Owen Walker was convicted in the Thames District Court yesterday of botnet crime. Photo / Alan Gibson

Owen Walker was convicted in the Thames District Court yesterday of botnet crime. Photo / Alan Gibson

Self-taught Whitianga computer whiz Owen Walker has admitted being involved in international botnet conspiracies.

Eighteen-year-old Walker, known in cyberspace as Akill, cut a slight, pale figure as he stood in the Thames District Court yesterday and listened to his lawyer enter guilty pleas to six charges including dishonest use of a computer, damaging a computer system and possessing software for committing crime.

The crimes carry sentences of up to seven years but there are indications he may serve a community-based sentence.

Walker's appearance before Judge Arthur Tompkins was over in minutes but a police summary of facts handed to the judge details his superhacking.

Home-schooled in his high-school years and with no formal training in computers, Walker taught himself computer programming and encryption.

He met like-minded people through chat rooms and started experimenting with malware, which allowed him to infect and remotely control computers, using them as robots, or bots.

A collection of bots is called a botnet and the person who controls them is a botherder.

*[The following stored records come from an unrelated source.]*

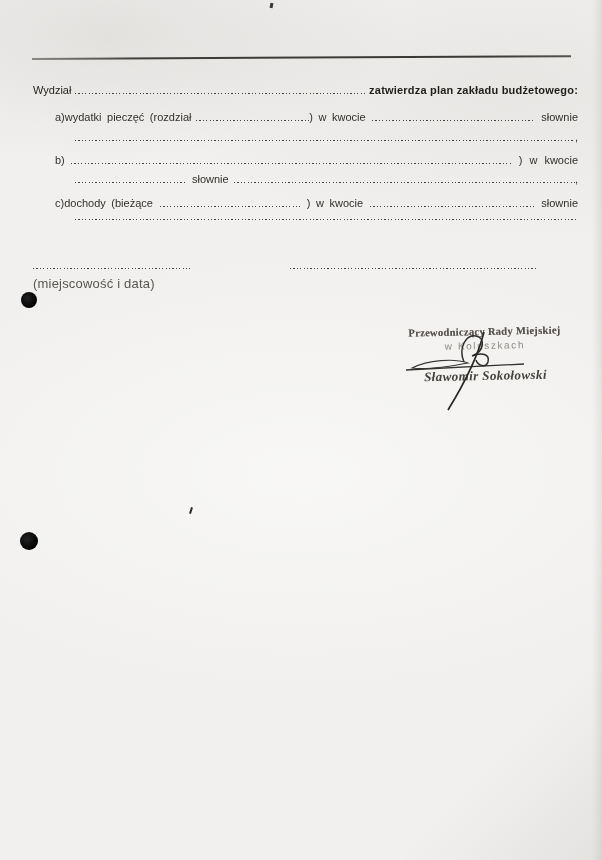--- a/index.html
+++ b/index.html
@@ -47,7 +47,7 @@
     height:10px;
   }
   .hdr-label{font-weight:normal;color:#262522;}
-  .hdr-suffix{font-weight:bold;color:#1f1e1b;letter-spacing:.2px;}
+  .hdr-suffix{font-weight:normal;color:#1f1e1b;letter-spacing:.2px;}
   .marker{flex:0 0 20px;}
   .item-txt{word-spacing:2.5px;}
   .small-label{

Walker created his own bot code, which police say is "considered by international cyber crime investigators to be among the most advanced bot programming encountered".

Walker's code was protected from discovery, spread automatically and could identify and destroy rival bot codes.

It automatically disabled any anti-virus software on an infected computer, and prevented the software being updated.

The computer owner could not tell the anti-virus software was not working.

The code could also scan for information that could be used to conduct fraudulent financial transactions, but there is no evidence this was ever done.

Police say it may never be known how many computers Walker controlled but it ran to tens of thousands.

He controlled them through servers outside New Zealand either by leasing space or by accessing them illegally.

In February 2006, Walker worked with University of Pennsylvania student Ryan Goldstein and attacked a university computer server.